* _Aufgabe A_:
Fasse im Text über das EGMR-Urteil zu Moria 2.0 unten den Absatz, der mit „Der Fall S.A. und O.A. gegen Griechenland“ beginnt, als kurze Stichpunktliste zusammen. Die wesentlichen Fakten müssen erhalten bleiben.
* _Aufgabe B_:
Beantworte anhand des Textes über das EGMR-Urteil zu Moria 2.0 unten die folgenden Fragen jeweils kurz:
(i) An welchem Datum wies der EGMR die griechische Regierung an, die beiden Asylsuchenden zu schützen?
(ii) Wann wurden die beiden Antragsteller als besonders schutzbedürftig identifiziert?
(iii) Auf welche Artikel der Konvention stützt sich die Anordnung des EGMR?
* _Aufgabe C_:
Schreibe den Text über das EGMR-Urteil zu Moria 2.0 unten im gleichen Stil weiter und knüpfe an seinen letzten Satz an.

* _Textauszug_:
————————

Gestern ordnete der Europäische Gerichtshof für Menschenrechte (EGMR) an, zwei besonders schutzbedürftige Personen aus dem Elend von Moria 2.0 zu befreien. Der Fall wird von Anwält*innen von PRO ASYL/ RSA vertreten. Dennoch verfolgt die griechische Regierung das Ziel, Moria 2.0 alternativlos zu machen.
Gestern, am 24.09.2020, wies der Europäische Gerichtshof für Menschenrechte (EGMR) die griechische Regierung an, das Leben und die körperliche Unversehrtheit von zwei vulnerablen Asylsuchenden zu schützen, die in dem neuen Zeltlager in »Kara Tepe« – Moria 2.0 – festgehalten werden. Das Lager wurde nach der Zerstörung des EU-Hotspots Moria Anfang September 2020 auf Lesbos eingerichtet.
Der Fall S.A. und O.A. gegen Griechenland wird von den Anwält*innen unserer Partnerorganisation Refugee Support Aegean (RSA) vertreten. Bereits am 17.Juli 2020 wurden beide als besonders schutzbedürftige Personen identifiziert und hätten die Insel verlassen dürfen. Trotz der vorherigen Entscheidung der griechischen Behörden, befinden sich die Antragsteller nach den Bränden in Moria Anfang September noch immer unter menschenunwürdigen Bedingungen auf der Insel. Unmittelbar nach dem Brand hat die griechische Regierung ein allgemeines Ausreiseverbot für Lesbos verhängt.
Der EGMR gewährte nun eine vorläufige Maßnahmen –sogenannte »Rule 39« – und ordnete die griechische Regierung an , »alle erforderlichen Maßnahmen zu ergreifen, um Leib und Leben der Antragsteller gemäß Artikel 2 und 3 der Konvention zu schützen und Rücksicht auf die besonderen Umstände und der Verwundbarkeit der Antragsteller zu nehmen, die in der Entscheidung vom 17. Juli 2020 festgestellt wurden«.

————————

* _Angezeigte Daten_:
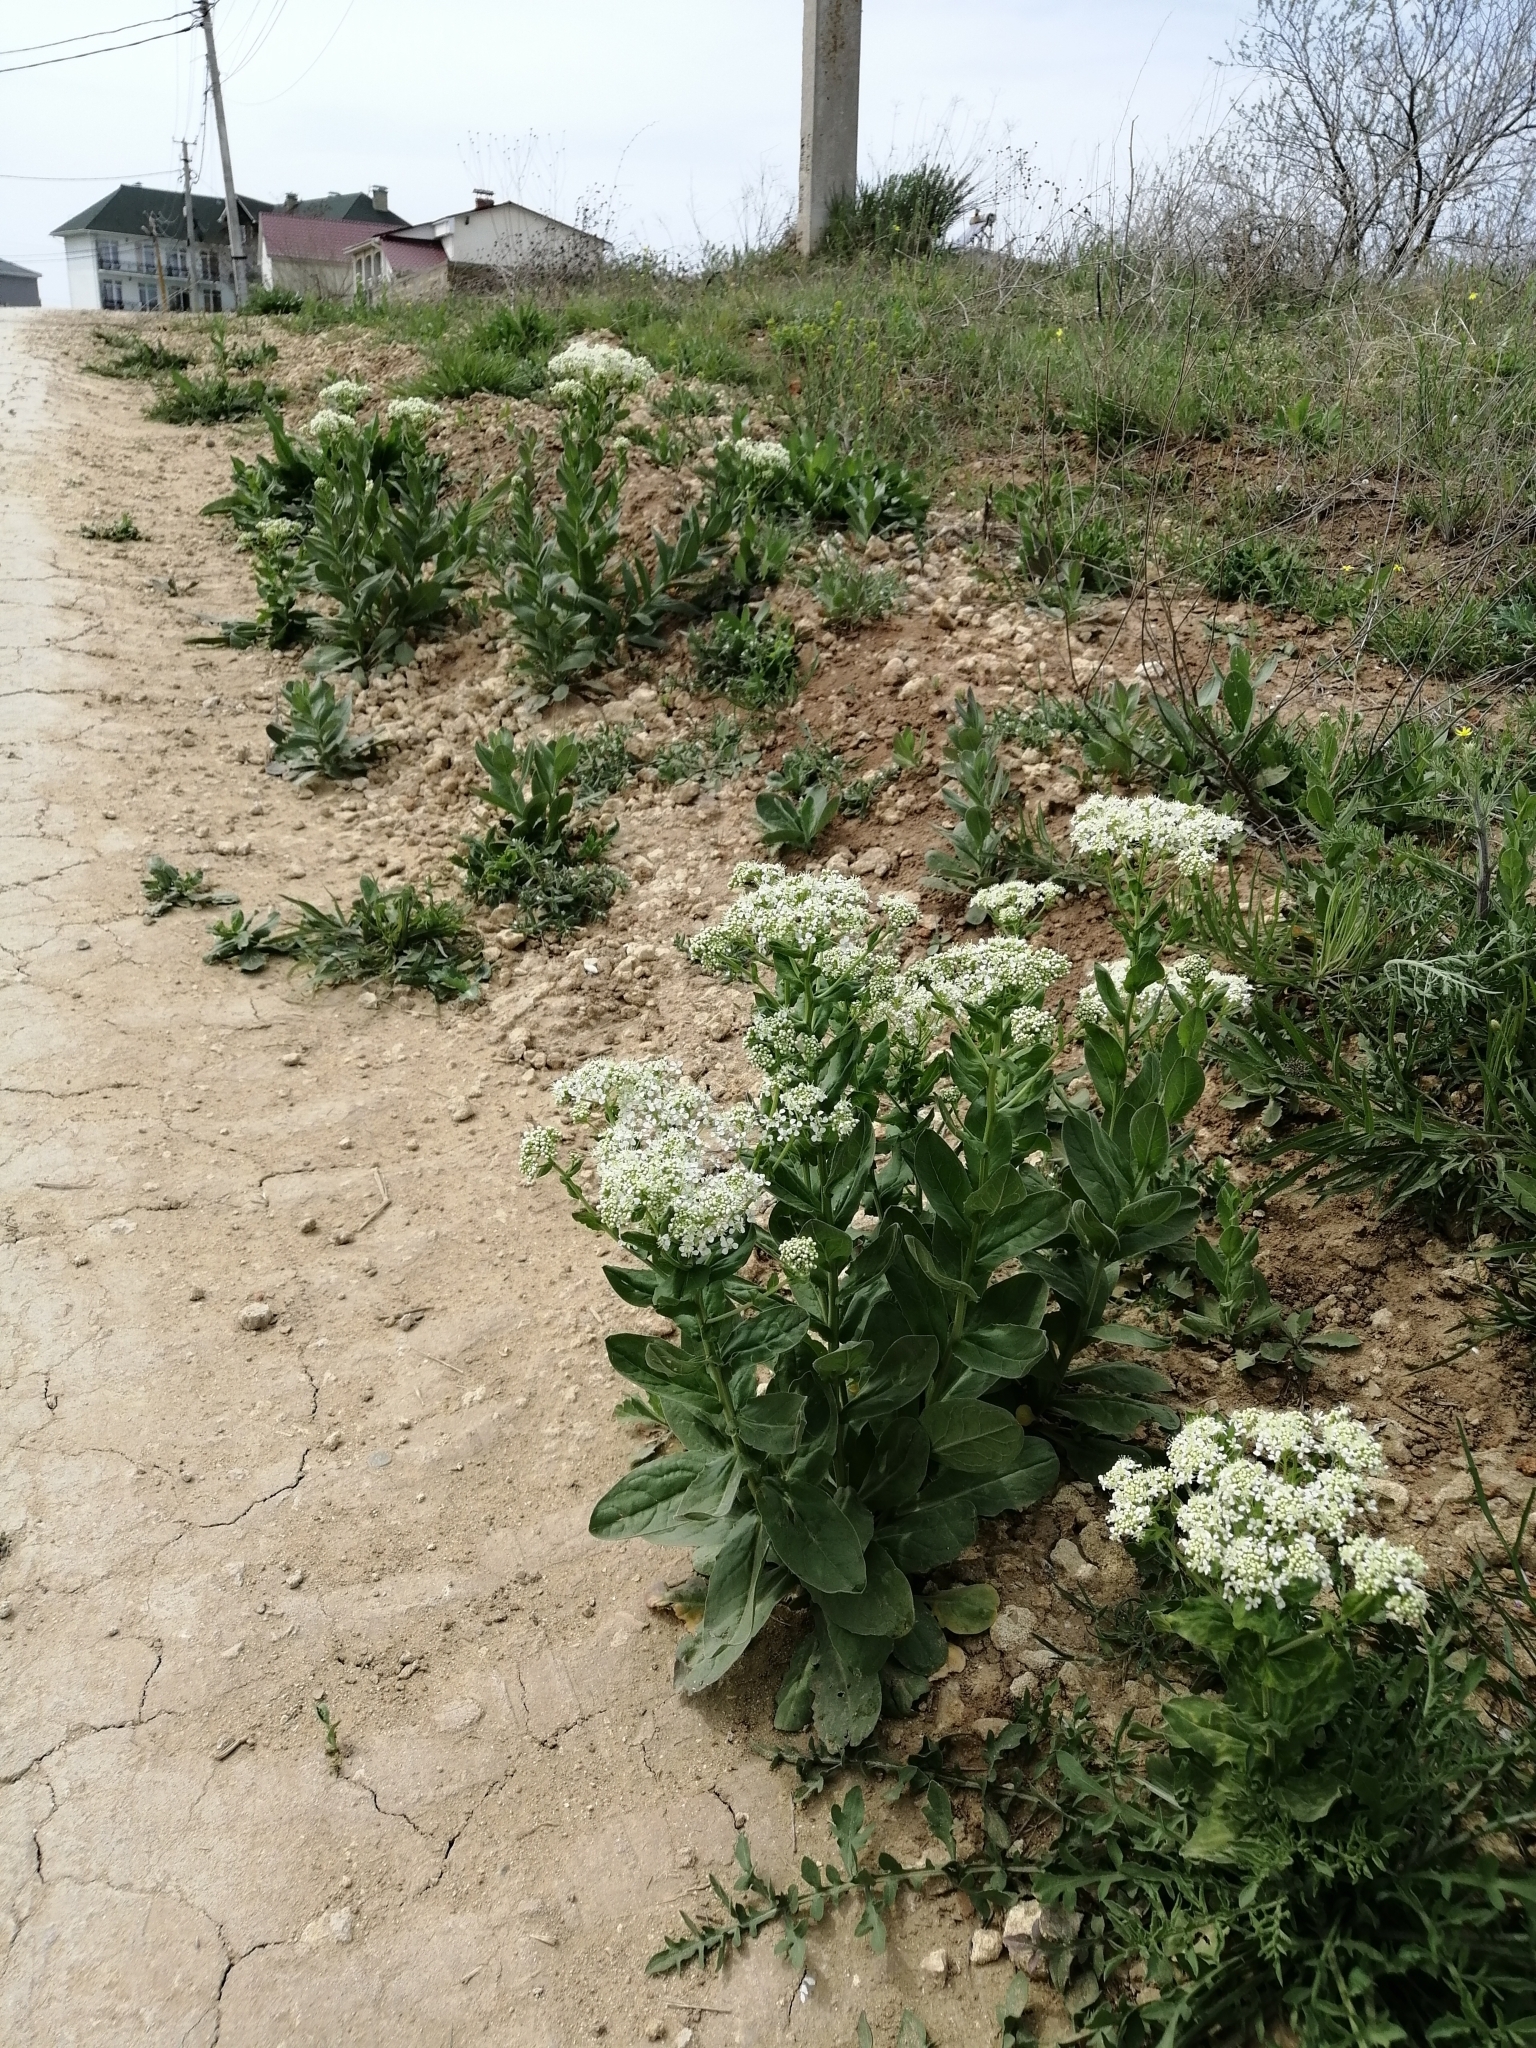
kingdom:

————————

* _Antwort A_:
- Vertretung im Fall S.A. und O.A. gegen Griechenland: Anwält*innen der Partnerorganisation Refugee Support Aegean (RSA)
- 17. Juli 2020: Beide Antragsteller wurden als besonders schutzbedürftig identifiziert und hätten die Insel verlassen dürfen.
- Trotz dieser Entscheidung der griechischen Behörden sind sie nach den Bränden in Moria Anfang September weiterhin unter menschenunwürdigen Bedingungen auf der Insel.
- Unmittelbar nach dem Brand verhängte die griechische Regierung ein allgemeines Ausreiseverbot für Lesbos.

* _Antwort B_:
(i) Am 24.09.2020.
(ii) Am 17. Juli 2020.
(iii) Auf Artikel 2 und 3.

* _Antwort C_:
Artikel 39 der Verfahrensordnung erlaubt es, vom Europäischen Gerichtshof für Menschenrechte (EGMR) vorläufige Maßnahmen zu verlangen, wenn ein nichtwiedergutzumachender Schaden droht. Im April sind einige solcher Verfahren für vulnerable Geflüchtete aus Moria positiv verlaufen.
Noch vor dem Brand in Moria hatte das Straßburger Gericht bereits mehrere vorläufige Maßnahmen angeordnet, um die sofortige Überstellung mehrerer besonders schutzbedürftiger Personen aus dem nun abgebrannten EU-Hotspot Moria zu verfügen, da die dort herrschenden Lebensbedingungen nicht den Menschenrechten entsprachen.
Angriff auf Alternativen zu Moria 2.0
Derweil kündigte der griechische Migrationsministers, Notis Mitarakis, an, alternative Aufnahmestrukturen auf Lesbos zu schließen. Das kommunale Camp »Kara Tepe« muss zum Ende des Jahres seine Arbeit einstellen. Das selbstorganisierte Camp »PIKPA« muss Ende Oktober schließen.
Die Ankündigung, PIKPA zu schließen, ist ein Angriff auf alternative, humane Unterbringungsstrukturen!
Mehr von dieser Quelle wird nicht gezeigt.